536. Coming to the final point on transport
targets, why has the Government not adopted targets based on modal
share, as happens in Germany?
(Lord Macdonald of Tradeston) We have gone mode by
mode as you know. In buses, for instance, we are looking at a
10 per cent increase in the number of people travelling by bus.
If you take rail freight, for instance, we are looking for rail
freight to increase its modal share.
537. Why not give the same challenge to walkers?
(Lord Macdonald of Tradeston) Because, Chairman, to
repeat, I do not think it is meaningful if the Government announce
that we want everyone in Britain to walk another 17.5 yards a
day. I do not think that it connects at that level, if there was
a government demand, because this is a personal activity. It is
much better to give the money to the local authorities and let
them create the conditions in which their local people might choose
538. There are some who say that the average
number of trips per person per day has remained constant for several
centuries. I am including the average amount of time people spend
travelling, at an average of one hour a day. I have no idea whether
the academic research that supports that is sustainable or not.
The people who advise this Committee and have expertise in this
area maintain that. Therefore, if you have a modal system, as
they do in Germany, and if you increase your target for walking
you should then see a corresponding decrease elsewhere. Do you
think this idea has merit?
(Lord Macdonald of Tradeston) It has a logic to it,
but I do not think it is a logic that would necessarily apply
to the complexities of transport in Britain which, no doubt, is
very different from transport in Germany for all sorts of historical
reasons. I find it extraordinary that if a couple of centuries
ago, given the profound changes in the way that people work and
live, their transport needs were in any way similar. I would be
very happy to look at any historical research that you can offer.

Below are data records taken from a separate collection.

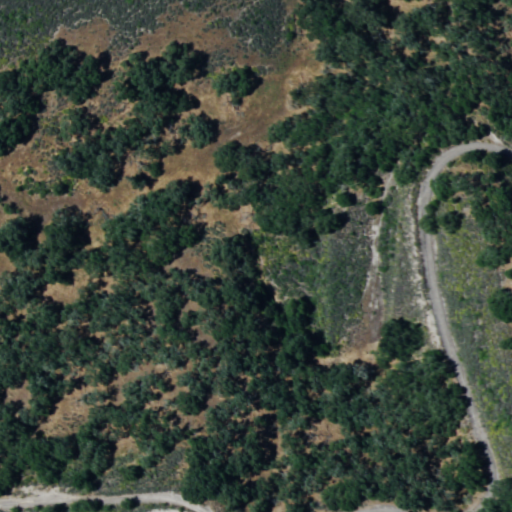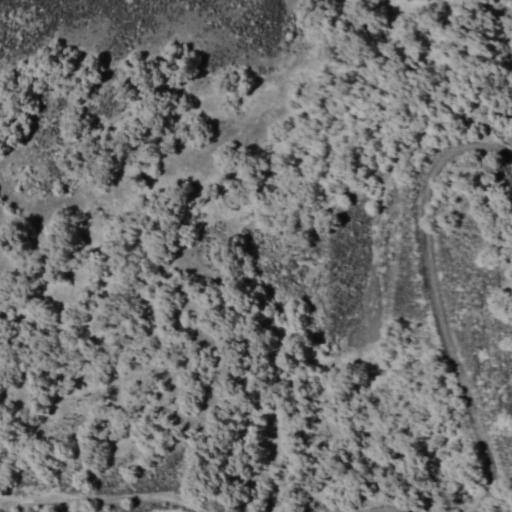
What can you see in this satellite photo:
road: (451, 506)
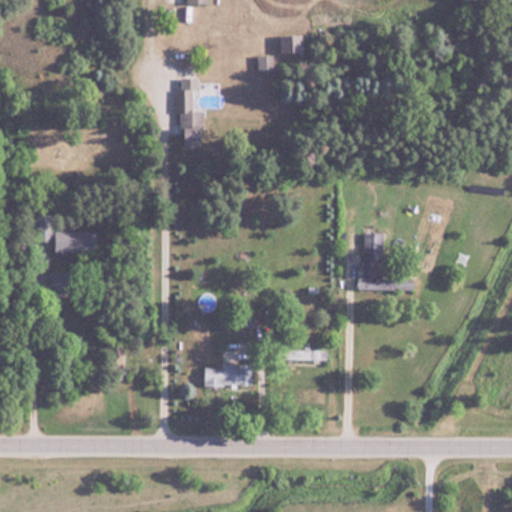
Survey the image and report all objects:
building: (196, 1)
building: (188, 122)
building: (378, 267)
road: (163, 280)
building: (58, 289)
road: (348, 349)
building: (306, 353)
building: (227, 373)
road: (256, 446)
road: (427, 478)
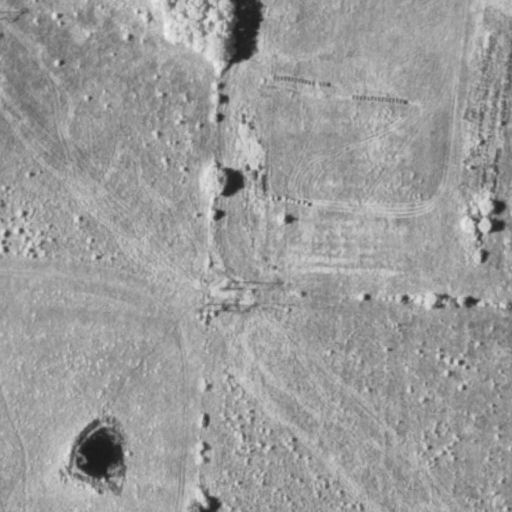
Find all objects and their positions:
power tower: (223, 285)
power tower: (200, 308)
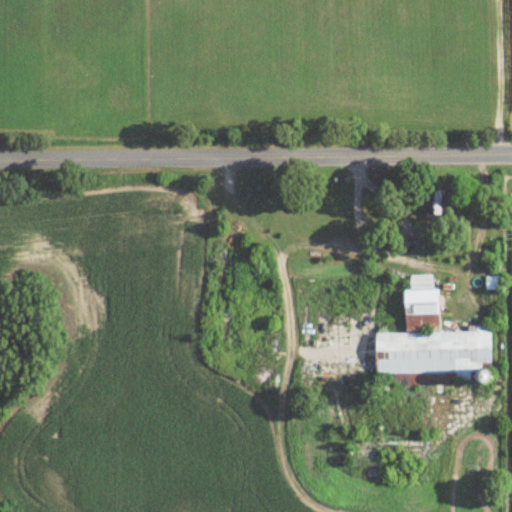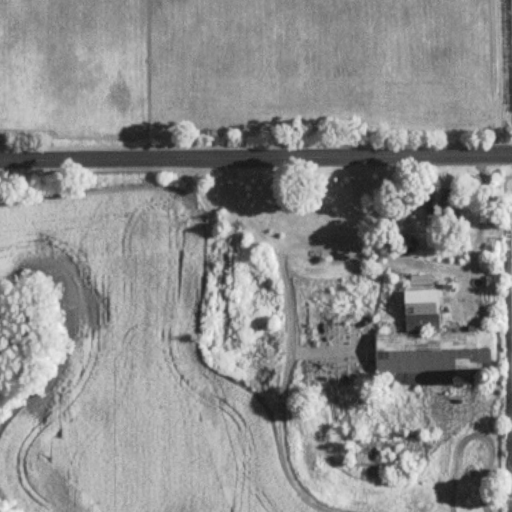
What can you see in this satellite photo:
road: (497, 76)
road: (256, 155)
building: (442, 204)
road: (383, 252)
building: (491, 282)
building: (430, 344)
building: (387, 452)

While I find these historical or international comparisons of
some interest they are not really central to our considerations.
539. In answer to an earlier question, Lord
Macdonald, you talked about the difficulties in trying to quantify
expenditure on walking. If a local authority spends money on a
20 mile per hour home zone, would you agree with me that that
is an expenditure on encouraging walking because more people might
go walking. Would you accept that argument?
(Lord Macdonald of Tradeston) I accept it. I think
it is a very interesting example because it raises the question
of how you measure, for instance, the nine pilot schemes we have
at the moment, how many houses are in each of them; how much money
is spent on each scheme. You can come up with an average of £1,000
per home in an area for the introduction of a home zone scheme.
Would you then be confident rolling that out across the country
and saying, if instead of nine we had 900 or 9,000 or 90,000 such
schemes what would the total cost be. Once you start getting into
the process you can begin to quantify the investment required
and, indeed, the benefits that would be gained from it. I hope
that the framework that we have created for the local transport
plans would now allow us to do that for the first time.